Dalej mamy tylko na okrągło mataczenia ministra i smęcenie o nudnym życiu pani prokurator zesłanej za niesubordynację do Pucka. Jeżeli niepokoimy się o bohaterkę w tym rzekomym thrillerze, to jedynie w sytuacji, gdy w autobusie bardzo chce jej się siusiu i nie wiemy, czy dotrzyma do stacji końcowej (naprawdę, tym razem nie żartuję). Niepotrzebny jest wątek z rzeźbiarzem, bo nie ma na zasadniczą akcję żadnego wpływu (no chyba, że dla kogoś z czytelników, tak jak dla naszej „prokuratorki” odkryciem na miarę Nobla będzie fakt, że kler i prawicowi politycy to jedna klika i ręka rękę myje).

Podwyższam ocenę za dobre intencje i zaskakujący pomysł na zakończenie. Dlaczego tylko pomysł? Bo znów zawiodło wykonanie. Byłoby o wiele ciekawiej, gdyby ten zwrot akcji pojawił się nie na końcu, a w połowie książki, i wtedy powinno się zacząć prawdziwe śledztwo. Alicja mogłaby się wreszcie wykazać jako prokurator, zamiast snuć się po Pucku i okolicach, wstrzymując mocz, pijąc wino i popadając w obłęd. Może wtedy doszłaby do wniosku, że morderca kłamie. Bo nasza niezłomna i podobno świetna „prokuratorka” uwierzyła mordercy. Moim zdaniem – to błąd. Cóż, być może spowodowany tym, że przeżyła załamanie nerwowe i była na prochach? [na marginesie: w tej książce wszyscy biorą leki na depresję: morderca, prokuratorzy, psychiatrzy, o pacjentach nie wspominając; czy to reklama antydepresantów?]

Ja w zeznanie mordercy kompletnie nie wierzę. Tym razem to syn mataczy. Tak wynika z jego portretu psychologicznego przedstawionego przez autora - to człowiek, który notorycznie kłamie, oszukuje nawet samego siebie. Ojciec wiceminister - to dla odmiany facet kuty na cztery nogi, cyniczny, stosujący zasadę ograniczonego zaufania, przynajmniej wedle opisu autora.
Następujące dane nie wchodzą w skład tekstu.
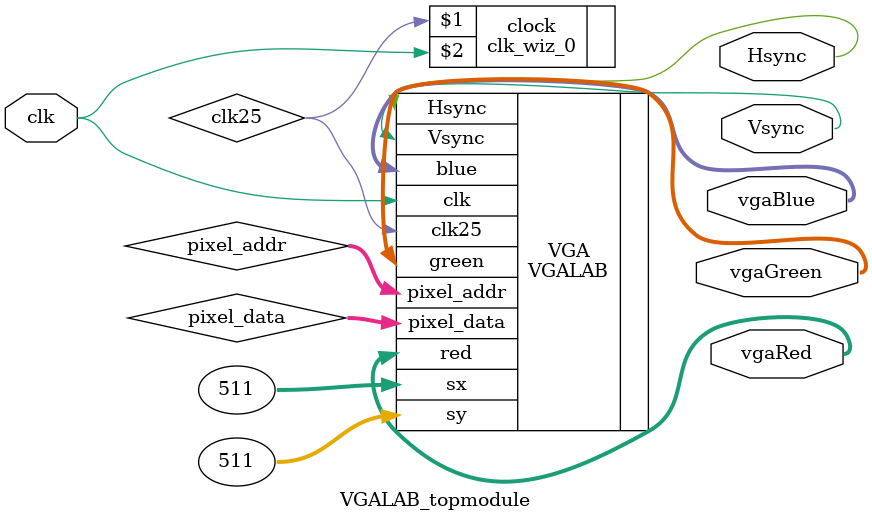
<source format=v>
`timescale 1ns / 1ps
module VGALAB_topmodule(clk,vgaRed, vgaGreen,vgaBlue,Hsync,Vsync);
input clk;
output [3:0] vgaRed;
output [3:0] vgaGreen;
output [3:0] vgaBlue;
output Hsync;
output Vsync;

parameter sx=511;
parameter sy=511;

wire clk25;
wire [12:0] pixel_addr;
wire [7:0] pixel_data;

clk_wiz_0 clock (clk25,clk);


VGALAB VGA(
.clk(clk),
.clk25(clk25),
.pixel_data(pixel_data),
.sx(sx),
.sy(sy),
.green(vgaGreen),
.red(vgaRed),
.blue(vgaBlue),
.Hsync(Hsync),
.Vsync(Vsync),
.pixel_addr(pixel_addr)
);

endmodule

</source>
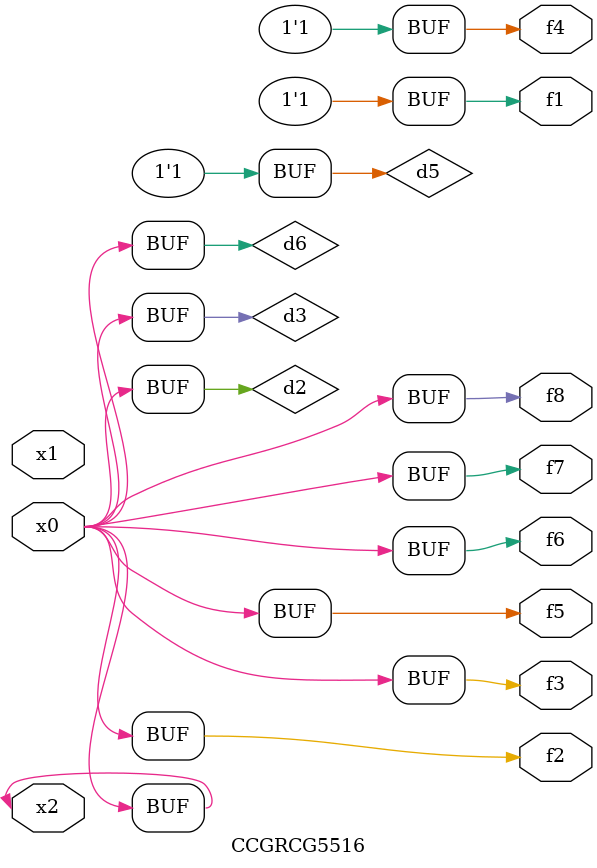
<source format=v>
module CCGRCG5516(
	input x0, x1, x2,
	output f1, f2, f3, f4, f5, f6, f7, f8
);

	wire d1, d2, d3, d4, d5, d6;

	xnor (d1, x2);
	buf (d2, x0, x2);
	and (d3, x0);
	xnor (d4, x1, x2);
	nand (d5, d1, d3);
	buf (d6, d2, d3);
	assign f1 = d5;
	assign f2 = d6;
	assign f3 = d6;
	assign f4 = d5;
	assign f5 = d6;
	assign f6 = d6;
	assign f7 = d6;
	assign f8 = d6;
endmodule

</source>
Taki gość nie pozwoliłby sobie na popełnienie tak kardynalnego błędu (nie wchodzę w szczegóły, żeby za wiele nie zdradzać), a nawet gdyby, to inaczej by tę sprawę rozwiązał. Nie zaufałby takiemu synowi.

W końcowych podziękowaniach Maciej Klimarczyk przytacza komplement wydawcy, Waldemara Popka, po przeczytaniu książki: „Teraz jest pan pisarzem, nie autorem”. Dla równowagi wyrażę zdanie odrębne. Proszę w to nie wierzyć. Pisarzem to jest Wiesław Myśliwski. Żeby zasłużyć na to miano będzie pan jeszcze musiał sporo popracować.

Chętnie przeczytam kolejną książkę, żeby się przekonać, czy się to udało.